是昨晚那个吗?我的身体还清晰的记着昨夜的恐惧。
它大概是惧怕什么东西,只是不停地发出怪声,却不移动半步。应该是没有移动吧,我并没有他行动时的脚步声,如果这家伙也懂得缓慢靠近敌人而不发出声音的话,那我也没有任何的办法。
是光吗?我不禁想到广播里的报道,这些怪物喜欢在阴暗的地方和夜间活动,但也不排除白天行动的可能。在我看来这些家伙应该是不怕这些的,不然老王家又是怎么在光天化日之下被一群怪物活活杀死的。
难道怪物也分种类?这种是怕阳光的?
可是——!我突然想到外面真在下着小雨,也许大雨就要来了,冬天的夜晚又来得早,时间不多了!
我赶忙将手上的东西继续堵在路口,随后快速退了回去。
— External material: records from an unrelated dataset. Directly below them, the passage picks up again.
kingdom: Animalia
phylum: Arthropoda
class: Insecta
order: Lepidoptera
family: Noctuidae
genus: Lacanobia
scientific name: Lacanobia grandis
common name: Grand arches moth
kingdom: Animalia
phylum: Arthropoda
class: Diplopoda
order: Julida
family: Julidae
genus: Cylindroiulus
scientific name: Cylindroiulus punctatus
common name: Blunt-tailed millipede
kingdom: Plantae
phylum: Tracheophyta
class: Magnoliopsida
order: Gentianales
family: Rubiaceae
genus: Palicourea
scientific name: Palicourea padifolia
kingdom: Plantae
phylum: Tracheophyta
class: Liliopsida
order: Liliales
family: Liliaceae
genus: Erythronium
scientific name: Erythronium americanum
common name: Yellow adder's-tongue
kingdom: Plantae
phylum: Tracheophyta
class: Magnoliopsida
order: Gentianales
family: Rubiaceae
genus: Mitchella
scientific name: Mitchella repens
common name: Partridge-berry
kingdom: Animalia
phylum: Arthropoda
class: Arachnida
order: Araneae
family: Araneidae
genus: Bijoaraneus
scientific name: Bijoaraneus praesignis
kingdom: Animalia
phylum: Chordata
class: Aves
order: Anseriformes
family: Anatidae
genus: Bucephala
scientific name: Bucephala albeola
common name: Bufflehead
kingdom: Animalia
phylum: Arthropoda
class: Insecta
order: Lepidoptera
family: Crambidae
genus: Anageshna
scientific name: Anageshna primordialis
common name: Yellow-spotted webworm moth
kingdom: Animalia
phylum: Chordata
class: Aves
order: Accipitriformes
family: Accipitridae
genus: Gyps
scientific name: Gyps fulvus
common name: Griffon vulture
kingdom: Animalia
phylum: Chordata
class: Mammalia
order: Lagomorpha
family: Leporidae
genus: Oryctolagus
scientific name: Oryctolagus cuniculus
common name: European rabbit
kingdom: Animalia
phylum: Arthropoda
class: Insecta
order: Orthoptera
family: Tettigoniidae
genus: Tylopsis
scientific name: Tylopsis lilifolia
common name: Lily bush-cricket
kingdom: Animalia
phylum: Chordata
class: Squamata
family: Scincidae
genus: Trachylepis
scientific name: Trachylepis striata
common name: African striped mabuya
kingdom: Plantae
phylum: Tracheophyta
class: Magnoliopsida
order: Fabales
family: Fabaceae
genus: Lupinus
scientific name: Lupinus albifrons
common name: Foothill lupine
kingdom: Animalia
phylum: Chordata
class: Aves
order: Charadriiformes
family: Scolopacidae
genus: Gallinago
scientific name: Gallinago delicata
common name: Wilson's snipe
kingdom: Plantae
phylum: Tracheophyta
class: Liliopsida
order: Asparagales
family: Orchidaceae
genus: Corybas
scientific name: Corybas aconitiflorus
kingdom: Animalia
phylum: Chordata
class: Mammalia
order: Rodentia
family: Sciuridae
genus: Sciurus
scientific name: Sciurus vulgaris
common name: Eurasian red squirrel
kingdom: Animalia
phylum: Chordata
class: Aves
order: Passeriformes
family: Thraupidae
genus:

不能将希望只寄托在这样的防御上,他们的力量极大,说不定就钻到了防御最薄弱的地方,我可从未对自己做的障碍有着完美的信心。
还需要做更多的准备!
风起,云涌,似乎正昭示这小楼里的这场生死相搏。
当天地间最后一缕光散尽,当残月悬挂天空,当我的手中紧紧握着已不知道我了多少次的刀时,黑夜终于静悄悄的走来。
我的心前所未有的激烈跳动着,身体虽然颤抖,但我的脑海却十分空明。
我要活下去,我要带着馨馨活下去,而你们这些吃人的怪物!你们——都要死!!!